RECORDED DATA:

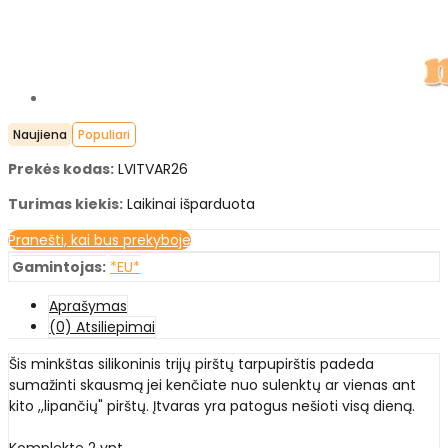
Naujiena
Populiari
Prekės kodas:
LVITVAR26
Turimas kiekis:
Laikinai išparduota
Pranešti, kai bus prekyboje
Gamintojas:
*EU*
Aprašymas
(0) Atsiliepimai
Šis minkštas silikoninis trijų pirštų tarpupirštis padeda
sumažinti skausmą jei kenčiate nuo sulenktų ar vienas ant
kito ,,lipančių" pirštų. Įtvaras yra patogus nešioti visą dieną.
Komplekte 2 vnt.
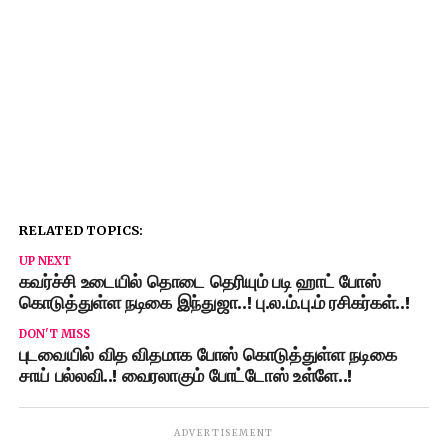
RELATED TOPICS:
UP NEXT
கவர்ச்சி உடையில் தொடை தெரியும் படி ஹாட் போஸ்
கொடுத்துள்ள நடிகை இந்துஜா..! பு.ல.ம்.பு.ம் ரசிகர்கள்..!
DON'T MISS
புடவையில் வித விதமாக போஸ் கொடுத்துள்ள நடிகை
சாய் பல்லவி..! வைரலாகும் போட்டோஸ் உள்ளே..!
ADVERTISEMENT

HOW TO COMPLETE THIS TASK: Give the text of the listing above again with "UP NEXT" changed to "COMING UP" and every other line left as it is. Leave out the pictures.

WRITTEN SOLUTION:
Naujiena
Populiari
Prekės kodas:
LVITVAR26
Turimas kiekis:
Laikinai išparduota
Pranešti, kai bus prekyboje
Gamintojas:
*EU*
Aprašymas
(0) Atsiliepimai
Šis minkštas silikoninis trijų pirštų tarpupirštis padeda
sumažinti skausmą jei kenčiate nuo sulenktų ar vienas ant
kito ,,lipančių" pirštų. Įtvaras yra patogus nešioti visą dieną.
Komplekte 2 vnt.
RELATED TOPICS:
COMING UP
கவர்ச்சி உடையில் தொடை தெரியும் படி ஹாட் போஸ்
கொடுத்துள்ள நடிகை இந்துஜா..! பு.ல.ம்.பு.ம் ரசிகர்கள்..!
DON'T MISS
புடவையில் வித விதமாக போஸ் கொடுத்துள்ள நடிகை
சாய் பல்லவி..! வைரலாகும் போட்டோஸ் உள்ளே..!
ADVERTISEMENT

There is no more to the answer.